SHARED ANCHOR — kbin_mr_type [CARRIED, libnrt]. The device-side mem_ref.type enum (recovered from parse_one_variable in libnrt, not in libtorchneuron.so) is: MR_INVALID=0, MR_SB=1, MR_BUFFER_STAGED=2, MR_BUFFER=3, MR_TMP_BUF=4, MR_INPUT=5, MR_OUTPUT=6, MR_PTR=7, MR_VIRTUAL_TMP_BUF=8, MR_LIST=9, MR_PTR_TABLE=10, MR_REMOTE=11. These values must match the relocation-weights page and the host-runtime struct layouts appendix.

The runtime realizes the join as: host at::Tensornrt_tensor (tensor-set ordinal == var_id) → nrt_load's device mem_ref → the DMA ring the compiler assigned for that var_id (for a GPSIMD custom op that is the custom-op ring class). nrt_execute() triggers the NEFF; completion is signalled back via the Notification Queue. The chain from the framework tensor object down to the c10 impl is in tensor object chain.


9. Worked example — serializing a 1-input / 1-output MetaNeff

The bytes MetaNeff::_InternalSerialize (@0x482f00) emits for an input (var_id 0, fp32 [1,1,1,32]) and one output (var_id 2, fp32 [1,1,1,32]), top level only:

0A LEN <MetaTensor input>          ; field 1 input_tensors
   0A 06 "input0"                  ;   field 1 name
   12 04 01 01 01 20               ;   field 2 shape=[1,1,1,32] (packed int64 varints)
   18 01                           ;   field 3 data_type=FLOAT(1)
   38 01                           ;   field 7 type=USER_INPUT(1)
12 LEN <MetaTensor output>         ; field 2 output_tensors
   0A 07 "output0"                 ;   name
   12 04 01 01 01 20               ;   shape
   18 01                           ;   data_type=FLOAT(1)
   38 00                           ;   type=UNDEFINED_TYPE(0)
1A LEN <ModelConfig>               ; field 3 model_config  (e.g. 30 01 -> return_aliases=true)
22 LEN <hlo bytes>                 ; field 4 serialized_graph_def
                                   ; (an alias entry would add: 32 04 08 <out> 10 <in>)

This literal byte string is what gets handed to SPMDModel(neff, THIS, ranks, world).
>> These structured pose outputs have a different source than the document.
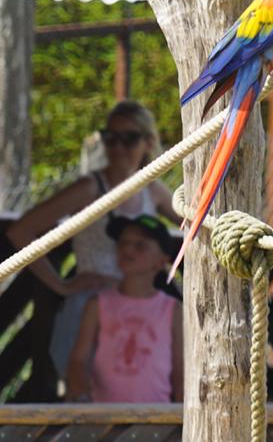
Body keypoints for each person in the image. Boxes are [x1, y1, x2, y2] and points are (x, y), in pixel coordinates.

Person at [5, 100, 181, 378]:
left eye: (129, 138)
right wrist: (61, 286)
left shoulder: (153, 191)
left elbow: (197, 228)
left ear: (148, 143)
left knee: (141, 397)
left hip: (138, 312)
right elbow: (20, 232)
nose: (119, 147)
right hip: (92, 309)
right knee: (87, 398)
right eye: (111, 138)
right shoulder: (90, 188)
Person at [66, 214, 183, 403]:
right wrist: (82, 395)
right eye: (122, 243)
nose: (127, 249)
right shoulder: (97, 304)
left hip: (157, 420)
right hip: (105, 419)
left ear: (161, 262)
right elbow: (78, 361)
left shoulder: (173, 309)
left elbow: (180, 372)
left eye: (140, 245)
Note 38 01 (type tag 0x38, value USER_INPUT=1) and the return_aliases bool emitted by ModelConfig serialize as 30 01 — both tags match the parser switch in §2.


10. Open items [LOW]

  • No native writer observed for num_user_inputs/num_states/num_weights (#7–9) or MetaTensor.content (#4) — producer/compiler-set or default-0 (§6).
  • ModelConfig.num_infer/timeout/optimal_ncg_size (#1–3) parse but have no setter in this binary; likely consumed by NCG sizing in libnrt.
  • The exact NeuronTensorImpl::CreateSlice dynamic-batch slicing arithmetic (TensorIndexing offsets) — body present, math not fully traced.
  • The device-side confirmation that nrt_tensor for var_id i lands on the mem_ref/DMA ring the compiler emitted is device-disasm scope (Xtensa ncore2gp), out of this host-side page.